At the close of trade, the Hang Seng index was up 136.97 points or 0.6% at 24,640.28. The Hang Seng China Enterprises index rose 0.6% to 9806.64.

The sub-index of the Hang Seng tracking energy shares , while the IT sector rose 1.7%, the financial sector was flat and the property sector rose 0.4%.

The top gainer on the Hang Seng was China Unicom Hong Kong, which gained 5.4%, while the biggest loser was Geely Automobile Holdings, which fell 1.5%.

China stocks finished higher on Monday with Shanghai’s Nasdaq-style STAR Market leading gains after securities regulator approved the first batch of exchange-traded funds (ETFs), which are expected to draw fresh funds towards the market.

The Shanghai Composite index closed up 0.6% at 3278.81 points, while the blue-chip CSI300 index ended up 0.5%.

Currencies

Capital Economics said while Japan’s incoming Prime Minister Yoshihide Suga may push for further monetary easing and a weaker yen, “we think that, if anything, the risks to the yen lie to the upside”.

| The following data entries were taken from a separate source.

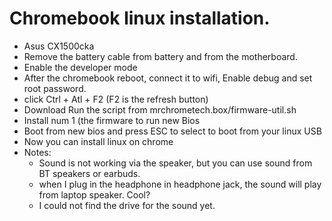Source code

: # Chromebook linux installation.
- Asus CX1500cka
- Remove the battery cable from battery and from the motherboard.
- Enable the developer mode
- After the chromebook reboot, connect it to wifi, Enable debug and set root password.
- click Ctrl + Atl + F2 (F2 is the refresh button)
- Download Run the script from mrchrometech.box/firmware-util.sh
- Install num 1 (the firmware to run new Bios
- Boot from new bios and press ESC to select to boot from your linux USB
- Now you can install linux on chrome
- Notes:
     - Sound is not working via the speaker, but you can use sound from BT speakers or earbuds.
     - when I plug in the headphone in headphone jack, the sound will play from laptop speaker. Cool?
     - I could not find the drive for the sound yet.
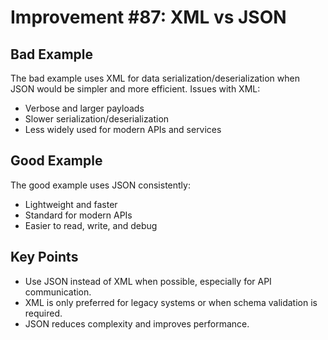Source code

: # Improvement #87: XML vs JSON

## Bad Example
The bad example uses XML for data serialization/deserialization when JSON would be simpler and more efficient. Issues with XML:
- Verbose and larger payloads
- Slower serialization/deserialization
- Less widely used for modern APIs and services

## Good Example
The good example uses JSON consistently:
- Lightweight and faster
- Standard for modern APIs
- Easier to read, write, and debug

## Key Points
- Use JSON instead of XML when possible, especially for API communication.
- XML is only preferred for legacy systems or when schema validation is required.
- JSON reduces complexity and improves performance.
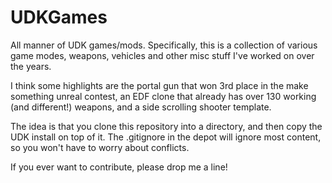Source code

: UDKGames
========

All manner of UDK games/mods.  Specifically, this is a collection of various game modes, weapons, vehicles and other misc stuff I've worked on over the years.

I think some highlights are the portal gun that won 3rd place in the make something unreal contest, an EDF clone that already has over 130 working (and different!) weapons, and a side scrolling shooter template.

The idea is that you clone this repository into a directory, and then copy the UDK install on top of it.  The .gitignore in the depot will ignore most content, so you won't have to worry about conflicts.

If you ever want to contribute, please drop me a line!
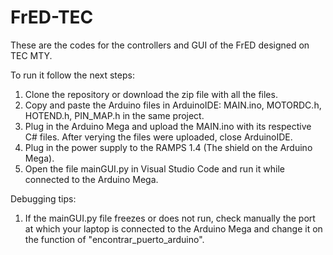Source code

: # FrED-TEC
These are the codes for the controllers and GUI of the FrED designed on TEC MTY.

To run it follow the next steps:
1. Clone the repository or download the zip file with all the files.
2. Copy and paste the Arduino files in ArduinoIDE: MAIN.ino, MOTORDC.h, HOTEND.h, PIN_MAP.h in the same project.
3. Plug in the Arduino Mega and upload the MAIN.ino with its respective C# files. After verying the files were uploaded, close ArduinoIDE.
4. Plug in the power supply to the RAMPS 1.4 (The shield on the Arduino Mega).
5. Open the file mainGUI.py in Visual Studio Code and run it while connected to the Arduino Mega.

Debugging tips:
1. If the mainGUI.py file freezes or does not run, check manually the port at which your laptop is connected to the Arduino Mega and change it on the function of "encontrar_puerto_arduino".
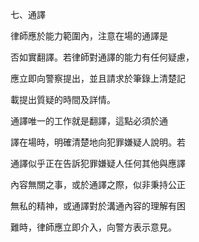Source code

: 七、通譯

律師應於能力範圍內，注意在場的通譯是

否如實翻譯。若律師對通譯的能力有任何疑慮，

應立即向警察提出，並且請求於筆錄上清楚記

載提出質疑的時間及詳情。

通譯唯一的工作就是翻譯，這點必須於通

譯在場時，明確清楚地向犯罪嫌疑人說明。若

通譯似乎正在告訴犯罪嫌疑人任何其他與應譯

內容無關之事，或於通譯之際，似非秉持公正

無私的精神，或通譯對於溝通內容的理解有困

難時，律師應立即介入，向警方表示意見。
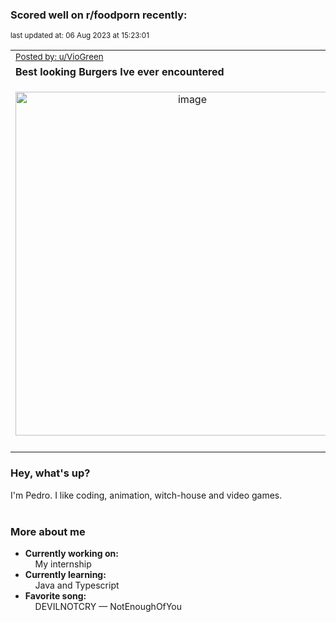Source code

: ### Scored well on r/foodporn recently:

<p align="left"><sub>last updated at: 06 Aug 2023 at 15:23:01</sub></p>

|   |
| --- |
| <sub>[Posted by: u/VioGreen][source]</sub> |
| **Best looking Burgers Ive ever encountered** | 
|<p align="center"> <img alt="image" src="https://i.redd.it/aa2nbott03gb1.jpg" width="550" /> </p>|
|   |

### Hey, what's up?

I'm Pedro. I like coding, animation, witch-house and video games.<br><br>

### More about me
- **Currently working on:**  
&nbsp;&nbsp;&nbsp;&nbsp;My internship
- **Currently learning:**  
&nbsp;&nbsp;&nbsp;&nbsp;Java and Typescript
- **Favorite song:**  
&nbsp;&nbsp;&nbsp;&nbsp;DEVILNOTCRY — NotEnoughOfYou<br><br>

  



  
  
  
[linkedin]: https://linkedin.com/in/pedro-h-r-gomes-8a487b14a/
[gmail]: mailto:pilique11@gmail.com
[source]: https://reddit.com/r/FoodPorn/comments/15hxzc8/best_looking_burgers_ive_ever_encountered/
[redditAPI]: https://www.reddit.com/dev/api/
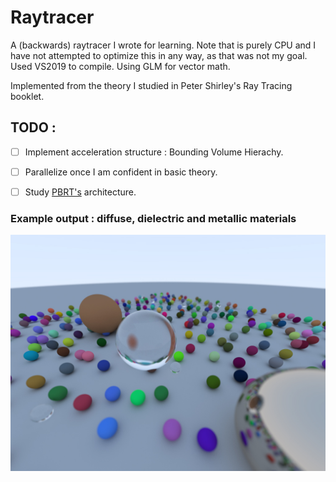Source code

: # Raytracer

A (backwards) raytracer I wrote for learning. Note that is purely CPU and I have not attempted to optimize this in any way, as that was not my goal. Used VS2019 to compile. 
Using GLM for vector math.

Implemented from the theory I studied in Peter Shirley's Ray Tracing booklet.
## TODO : 
- [ ] Implement acceleration structure : Bounding Volume Hierachy.
- [ ] Parallelize once I am confident in basic theory.
- [ ] Study [PBRT's](https://www.pbrt.org/) architecture.


### Example output : diffuse, dielectric and metallic materials
![Example output : diffuse, dielectric and metallic materials](https://github.com/manas96/Raytracer/blob/master/b1024%20x%20768_pixelAverage_1000_reflects_50.jpg)
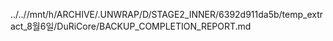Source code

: ../..//mnt/h/ARCHIVE/.UNWRAP/D/STAGE2_INNER/6392d911da5b/temp_extract_8월6일/DuRiCore/BACKUP_COMPLETION_REPORT.md
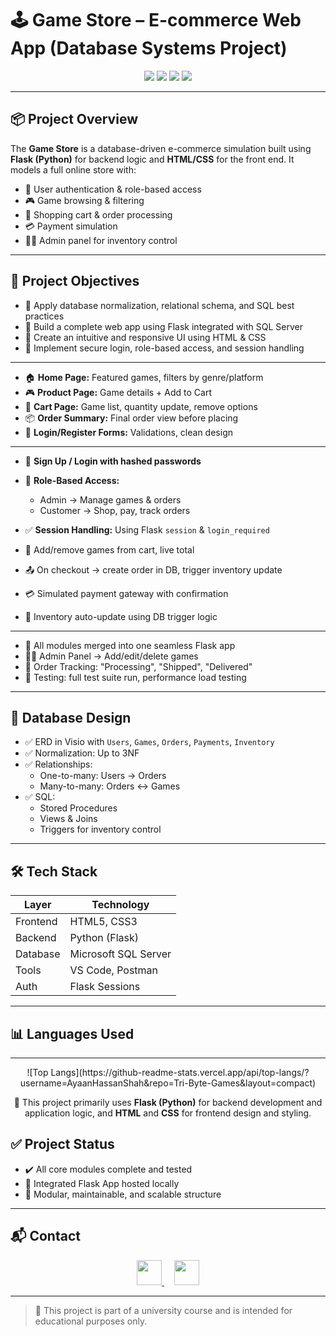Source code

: # 🕹️ Game Store – E-commerce Web App (Database Systems Project)

<p align="center">
  <img src="https://img.shields.io/badge/Frontend-HTML%2FCSS-orange?style=for-the-badge&logo=html5" />
  <img src="https://img.shields.io/badge/Backend-Flask%20(Python)-blue?style=for-the-badge&logo=python" />
  <img src="https://img.shields.io/badge/Database-SQL%20Server-lightgrey?style=for-the-badge&logo=microsoftsqlserver" />
  <img src="https://img.shields.io/badge/Status-Completed-brightgreen?style=for-the-badge" />
</p>

---

## 📦 Project Overview

The **Game Store** is a database-driven e-commerce simulation built using **Flask (Python)** for backend logic and **HTML/CSS** for the front end. It models a full online store with:

- 🔐 User authentication & role-based access  
- 🎮 Game browsing & filtering  
- 🛒 Shopping cart & order processing  
- 💳 Payment simulation  
- 🧑‍💼 Admin panel for inventory control  

---

## 🎯 Project Objectives

- 🧠 Apply database normalization, relational schema, and SQL best practices  
- 🔗 Build a complete web app using Flask integrated with SQL Server  
- 🎨 Create an intuitive and responsive UI using HTML & CSS  
- 🔐 Implement secure login, role-based access, and session handling  

---





- 🏠 **Home Page:** Featured games, filters by genre/platform  
- 🎮 **Product Page:** Game details + Add to Cart  
- 🛒 **Cart Page:** Game list, quantity update, remove options  
- 📦 **Order Summary:** Final order view before placing  
- 🔐 **Login/Register Forms:** Validations, clean design  



---


- 🔐 **Sign Up / Login with hashed passwords**  
- 👥 **Role-Based Access:**  
  - Admin → Manage games & orders  
  - Customer → Shop, pay, track orders  
- ✅ **Session Handling:** Using Flask `session` & `login_required`  





- 🛒 Add/remove games from cart, live total  
- 📤 On checkout → create order in DB, trigger inventory update  
- 💳 Simulated payment gateway with confirmation  
- 🔄 Inventory auto-update using DB trigger logic  



---



- 🧰 All modules merged into one seamless Flask app  
- 🧑‍💼 Admin Panel → Add/edit/delete games  
- 🚚 Order Tracking: "Processing", "Shipped", "Delivered"  
- 🧪 Testing: full test suite run, performance load testing  



---

## 🧠 Database Design

- ✅ ERD in Visio with `Users`, `Games`, `Orders`, `Payments`, `Inventory`  
- ✅ Normalization: Up to 3NF  
- ✅ Relationships:  
  - One-to-many: Users → Orders  
  - Many-to-many: Orders ↔ Games  
- ✅ SQL:  
  - Stored Procedures  
  - Views & Joins  
  - Triggers for inventory control  

---

## 🛠️ Tech Stack

| Layer       | Technology          |
|-------------|---------------------|
| Frontend    | HTML5, CSS3         |
| Backend     | Python (Flask)      |
| Database    | Microsoft SQL Server|
| Tools       | VS Code, Postman    |
| Auth        | Flask Sessions |

---


## 📊 Languages Used
<hr>
<p align="center">
  ![Top Langs](https://github-readme-stats.vercel.app/api/top-langs/?username=AyaanHassanShah&repo=Tri-Byte-Games&layout=compact)
</p>

<p align="center">
  🔸 This project primarily uses <strong>Flask (Python)</strong> for backend development and application logic, and <strong>HTML</strong> and <strong>CSS</strong> for frontend design and styling.
</p>



## ✅ Project Status

- ✔️ All core modules complete and tested  
- 🚀 Integrated Flask App hosted locally  
- 🧩 Modular, maintainable, and scalable structure  

---

## 📬 Contact

<p align="center">
  <a href="https://www.linkedin.com/in/syed-ayaan-hassan-shah-4993a532a/" target="_blank">
    <img src="https://cdn.jsdelivr.net/gh/devicons/devicon/icons/linkedin/linkedin-original.svg" width="40" />
  </a>
  &nbsp;&nbsp;&nbsp;
  <a href="https://github.com/AyaanHassanShah" target="_blank">
    <img src="https://cdn.jsdelivr.net/gh/devicons/devicon/icons/github/github-original.svg" width="40" />
  </a>
</p>

---

> 📝 This project is part of a university course and is intended for educational purposes only.
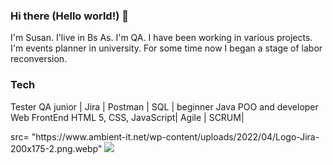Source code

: ### Hi there (Hello world!) 👋

I'm Susan. I'live in Bs As.
I'm QA. I have been working in various projects.
I'm events planner in university.
For some time now I began a stage of labor reconversion.



### Tech
Tester QA junior | Jira | Postman | SQL | beginner Java POO and developer Web FrontEnd HTML 5, CSS, JavaScript| Agile | SCRUM|
<div>
 src= "https://www.ambient-it.net/wp-content/uploads/2022/04/Logo-Jira-200x175-2.png.webp"

<img src="https://www.ambient-it.net/wp-content/uploads/2022/04/Logo-Jira-200x175-2.png.webp"> 
</div>

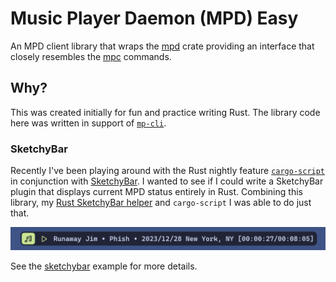 # Music Player Daemon (MPD) Easy

An MPD client library that wraps the [mpd](https://crates.io/crates/mpd) crate providing an interface that closely resembles the [mpc](https://www.musicpd.org/doc/mpc/html/) commands.

## Why?

This was created initially for fun and practice writing Rust. The library code here was written in support of [`mp-cli`](https://github.com/johnallen3d/mp-cli).

### SketchyBar

Recently I've been playing around with the Rust nightly feature [`cargo-script`](https://doc.rust-lang.org/nightly/cargo/reference/unstable.html#script) in conjunction with [SketchyBar](https://github.com/FelixKratz/SketchyBar). I wanted to see if I could write a SketchyBar plugin that displays current MPD status entirely in Rust. Combining this library, my [Rust SketchyBar helper](https://github.com/johnallen3d/sketchybar-rs) and `cargo-script` I was able to do just that.

![sketchybar-mpd-example](./examples/sketchybar-mpd.png)

See the [sketchybar](./examples/sketchybar.rs) example for more details.
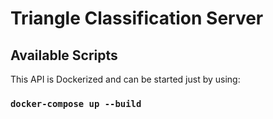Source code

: # Triangle Classification Server

## Available Scripts

This API is Dockerized and can be started just by using:

### `docker-compose up --build`
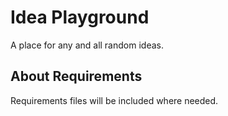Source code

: # Idea Playground

A place for any and all random ideas.

## About Requirements

Requirements files will be included where needed.
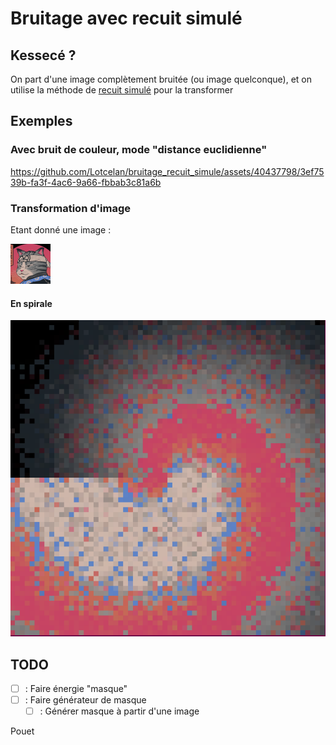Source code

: # Bruitage avec recuit simulé

## Kessecé ?

On part d'une image complètement bruitée (ou image quelconque), et on utilise la méthode de [recuit simulé](https://fr.wikipedia.org/wiki/Recuit_simul%C3%A9) pour la transformer

## Exemples

### Avec bruit de couleur, mode "distance euclidienne"

https://github.com/Lotcelan/bruitage_recuit_simule/assets/40437798/3ef7539b-fa3f-4ac6-9a66-fbbab3c81a6b

### Transformation d'image

Etant donné une image :

![Logo chat](images/logo64.png)

#### En spirale

![Log chat spirale](assets/chat_spirale.png)

## TODO

- [ ] : Faire énergie "masque"
- [ ] : Faire générateur de masque
    - [ ] : Générer masque à partir d'une image  

Pouet
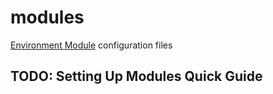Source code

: # modules
[Environment Module](http://modules.sourceforge.net/) configuration files

## TODO: Setting Up Modules Quick Guide
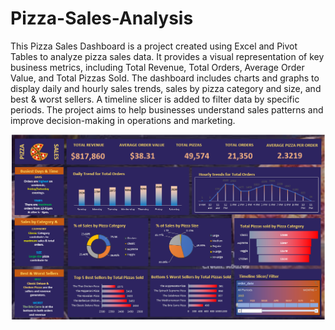 # Pizza-Sales-Analysis


This Pizza Sales Dashboard is a project created using Excel and Pivot Tables to analyze pizza sales data. It provides a visual representation of key business metrics, including Total Revenue, Total Orders, Average Order Value, and Total Pizzas Sold. The dashboard includes charts and graphs to display daily and hourly sales trends, sales by pizza category and size, and best & worst sellers. A timeline slicer is added to filter data by specific periods. The project aims to help businesses understand sales patterns and improve decision-making in operations and marketing.

![image alert](https://github.com/Anisha9886/Pizza-Sales-Analysis/blob/b0582c07288b85e850e77a8d1ace37fc77c4ced6/Screenshot%202025-01-09%20114351.png)
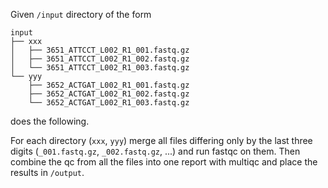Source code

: Given `/input` directory of the form

    input
    ├── xxx
    │   ├── 3651_ATTCCT_L002_R1_001.fastq.gz
    │   ├── 3651_ATTCCT_L002_R1_002.fastq.gz
    │   └── 3651_ATTCCT_L002_R1_003.fastq.gz
    └── yyy
        ├── 3652_ACTGAT_L002_R1_001.fastq.gz
        ├── 3652_ACTGAT_L002_R1_002.fastq.gz
        └── 3652_ACTGAT_L002_R1_003.fastq.gz

does the following.

For each directory (`xxx`, `yyy`) merge all files differing only by
the last three digits (`_001.fastq.gz`, `_002.fastq.gz`, ...) and run
fastqc on them.  Then combine the qc from all the files into one
report with multiqc and place the results in `/output`.

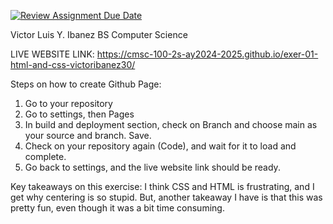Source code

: [![Review Assignment Due Date](https://classroom.github.com/assets/deadline-readme-button-22041afd0340ce965d47ae6ef1cefeee28c7c493a6346c4f15d667ab976d596c.svg)](https://classroom.github.com/a/hMVHYWFS)

Victor Luis Y. Ibanez
BS Computer Science

LIVE WEBSITE LINK:
https://cmsc-100-2s-ay2024-2025.github.io/exer-01-html-and-css-victoribanez30/

Steps on how to create Github Page:
1. Go to your repository
2. Go to settings, then Pages
3. In build and deployment section, check on Branch and choose main as your source and branch. Save.
4. Check on your repository again (Code), and wait for it to load and complete.
5. Go back to settings, and the live website link should be ready.

Key takeaways on this exercise:
I think CSS and HTML is frustrating, and I get why centering is so stupid. But, another takeaway I have is that this was pretty fun, even though it was a bit time consuming.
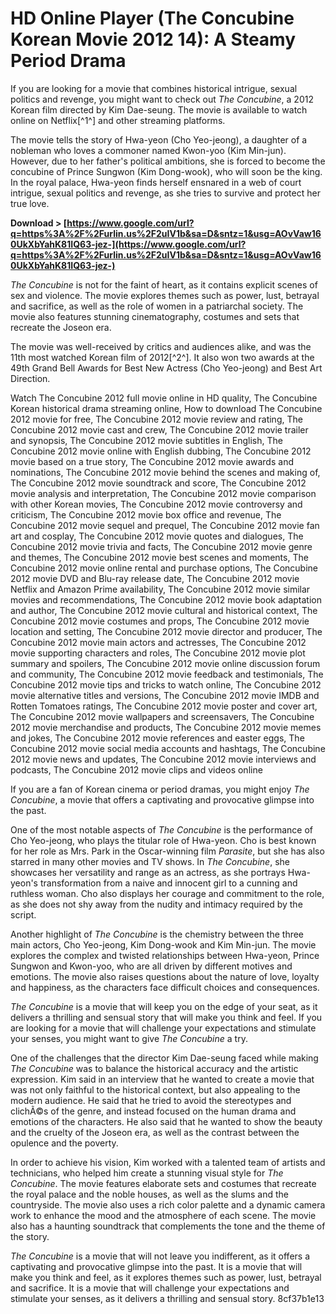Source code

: 
 
# HD Online Player (The Concubine Korean Movie 2012 14): A Steamy Period Drama
 
If you are looking for a movie that combines historical intrigue, sexual politics and revenge, you might want to check out *The Concubine*, a 2012 Korean film directed by Kim Dae-seung. The movie is available to watch online on Netflix[^1^] and other streaming platforms.
 
The movie tells the story of Hwa-yeon (Cho Yeo-jeong), a daughter of a nobleman who loves a commoner named Kwon-yoo (Kim Min-jun). However, due to her father's political ambitions, she is forced to become the concubine of Prince Sungwon (Kim Dong-wook), who will soon be the king. In the royal palace, Hwa-yeon finds herself ensnared in a web of court intrigue, sexual politics and revenge, as she tries to survive and protect her true love.
 
**Download &gt; [https://www.google.com/url?q=https%3A%2F%2Furlin.us%2F2uIV1b&sa=D&sntz=1&usg=AOvVaw160UkXbYahK81IQ63-jez-](https://www.google.com/url?q=https%3A%2F%2Furlin.us%2F2uIV1b&sa=D&sntz=1&usg=AOvVaw160UkXbYahK81IQ63-jez-)**


 
*The Concubine* is not for the faint of heart, as it contains explicit scenes of sex and violence. The movie explores themes such as power, lust, betrayal and sacrifice, as well as the role of women in a patriarchal society. The movie also features stunning cinematography, costumes and sets that recreate the Joseon era.
 
The movie was well-received by critics and audiences alike, and was the 11th most watched Korean film of 2012[^2^]. It also won two awards at the 49th Grand Bell Awards for Best New Actress (Cho Yeo-jeong) and Best Art Direction.
 
Watch The Concubine 2012 full movie online in HD quality,  The Concubine Korean historical drama streaming online,  How to download The Concubine 2012 movie for free,  The Concubine 2012 movie review and rating,  The Concubine 2012 movie cast and crew,  The Concubine 2012 movie trailer and synopsis,  The Concubine 2012 movie subtitles in English,  The Concubine 2012 movie online with English dubbing,  The Concubine 2012 movie based on a true story,  The Concubine 2012 movie awards and nominations,  The Concubine 2012 movie behind the scenes and making of,  The Concubine 2012 movie soundtrack and score,  The Concubine 2012 movie analysis and interpretation,  The Concubine 2012 movie comparison with other Korean movies,  The Concubine 2012 movie controversy and criticism,  The Concubine 2012 movie box office and revenue,  The Concubine 2012 movie sequel and prequel,  The Concubine 2012 movie fan art and cosplay,  The Concubine 2012 movie quotes and dialogues,  The Concubine 2012 movie trivia and facts,  The Concubine 2012 movie genre and themes,  The Concubine 2012 movie best scenes and moments,  The Concubine 2012 movie online rental and purchase options,  The Concubine 2012 movie DVD and Blu-ray release date,  The Concubine 2012 movie Netflix and Amazon Prime availability,  The Concubine 2012 movie similar movies and recommendations,  The Concubine 2012 movie book adaptation and author,  The Concubine 2012 movie cultural and historical context,  The Concubine 2012 movie costumes and props,  The Concubine 2012 movie location and setting,  The Concubine 2012 movie director and producer,  The Concubine 2012 movie main actors and actresses,  The Concubine 2012 movie supporting characters and roles,  The Concubine 2012 movie plot summary and spoilers,  The Concubine 2012 movie online discussion forum and community,  The Concubine 2012 movie feedback and testimonials,  The Concubine 2012 movie tips and tricks to watch online,  The Concubine 2012 movie alternative titles and versions,  The Concubine 2012 movie IMDB and Rotten Tomatoes ratings,  The Concubine 2012 movie poster and cover art,  The Concubine 2012 movie wallpapers and screensavers,  The Concubine 2012 movie merchandise and products,  The Concubine 2012 movie memes and jokes,  The Concubine 2012 movie references and easter eggs,  The Concubine 2012 movie social media accounts and hashtags,  The Concubine 2012 movie news and updates,  The Concubine 2012 movie interviews and podcasts,  The Concubine 2012 movie clips and videos online
 
If you are a fan of Korean cinema or period dramas, you might enjoy *The Concubine*, a movie that offers a captivating and provocative glimpse into the past.
  
One of the most notable aspects of *The Concubine* is the performance of Cho Yeo-jeong, who plays the titular role of Hwa-yeon. Cho is best known for her role as Mrs. Park in the Oscar-winning film *Parasite*, but she has also starred in many other movies and TV shows. In *The Concubine*, she showcases her versatility and range as an actress, as she portrays Hwa-yeon's transformation from a naive and innocent girl to a cunning and ruthless woman. Cho also displays her courage and commitment to the role, as she does not shy away from the nudity and intimacy required by the script.
 
Another highlight of *The Concubine* is the chemistry between the three main actors, Cho Yeo-jeong, Kim Dong-wook and Kim Min-jun. The movie explores the complex and twisted relationships between Hwa-yeon, Prince Sungwon and Kwon-yoo, who are all driven by different motives and emotions. The movie also raises questions about the nature of love, loyalty and happiness, as the characters face difficult choices and consequences.
 
*The Concubine* is a movie that will keep you on the edge of your seat, as it delivers a thrilling and sensual story that will make you think and feel. If you are looking for a movie that will challenge your expectations and stimulate your senses, you might want to give *The Concubine* a try.
  
One of the challenges that the director Kim Dae-seung faced while making *The Concubine* was to balance the historical accuracy and the artistic expression. Kim said in an interview that he wanted to create a movie that was not only faithful to the historical context, but also appealing to the modern audience. He said that he tried to avoid the stereotypes and clichÃ©s of the genre, and instead focused on the human drama and emotions of the characters. He also said that he wanted to show the beauty and the cruelty of the Joseon era, as well as the contrast between the opulence and the poverty.
 
In order to achieve his vision, Kim worked with a talented team of artists and technicians, who helped him create a stunning visual style for *The Concubine*. The movie features elaborate sets and costumes that recreate the royal palace and the noble houses, as well as the slums and the countryside. The movie also uses a rich color palette and a dynamic camera work to enhance the mood and the atmosphere of each scene. The movie also has a haunting soundtrack that complements the tone and the theme of the story.
 
*The Concubine* is a movie that will not leave you indifferent, as it offers a captivating and provocative glimpse into the past. It is a movie that will make you think and feel, as it explores themes such as power, lust, betrayal and sacrifice. It is a movie that will challenge your expectations and stimulate your senses, as it delivers a thrilling and sensual story.
 8cf37b1e13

The Bank of Japan is scheduled to meet later this week.

One reason for Capital Economics’ view is that it sees the BoJ as “reluctant to embark on another major round of policy easing. It has already reached further into the unconventional toolbox than any other central bank and appears worried that more easing, especially cutting rates further below zero, could be counterproductive because it would do further damage to Japan’s financial sector”.

In addition “even if the BoJ were to ease, it would be playing catch up with policymakers elsewhere. Other major central banks have already loosened policy significantly over the past year, and we expect further steps from, among others, the Fed, the ECB, and the BoE over the next year”.

Commodities

“Commodity prices remain subject to heightened levels of uncertainty as reopening efforts to the pandemic continue to evolve,” according to a report by the Institute of International Finance.

The IIF said it expects Brent oil prices to average $US42/b in 2020 and $US46/b in 2021, and natural gas prices to increase modestly.

The rally in metal prices in July and August was supported by the US dollar’s decline, production decreases, and recovery in China, the institute said: “We see base metal prices declining only by 2% in 2020 and increasing by 4% in 2021.”

The IIF said a key support for metal prices has been lower capital spending. “This has contributed to a sharp fall in production, exacerbated by the impact of the pandemic itself.

“Peru has seen an especially steep decline in mining production, -25% y/y in the first seven months of 2020, contributing to the steepest Q2 output loss in the region. In addition, even with strict lockdown measures in place, it has battled one of the world’s highest sustained COVID-19 case rates since May.

“Brazil’s iron ore production declined by about 10% in the same period. Zinc prices have been supported by supply constraints in Alaska due to limits on shipments.

“Chile’s copper production has declined slightly in recent months due to the pandemic. However, mining production in most of the Americas had already been stagnating prior to the crisis. As a result, the base metals commodity price index has recovered most of its losses from the first and second quarters of 2020.”

Australian sharemarket

Australian shares advanced at the start of the week helped by a push into the mining sector, as technology stocks sank again.

The S&P/ASX 200 index rose 0.7 per cent, or 40 points, to 5899.50.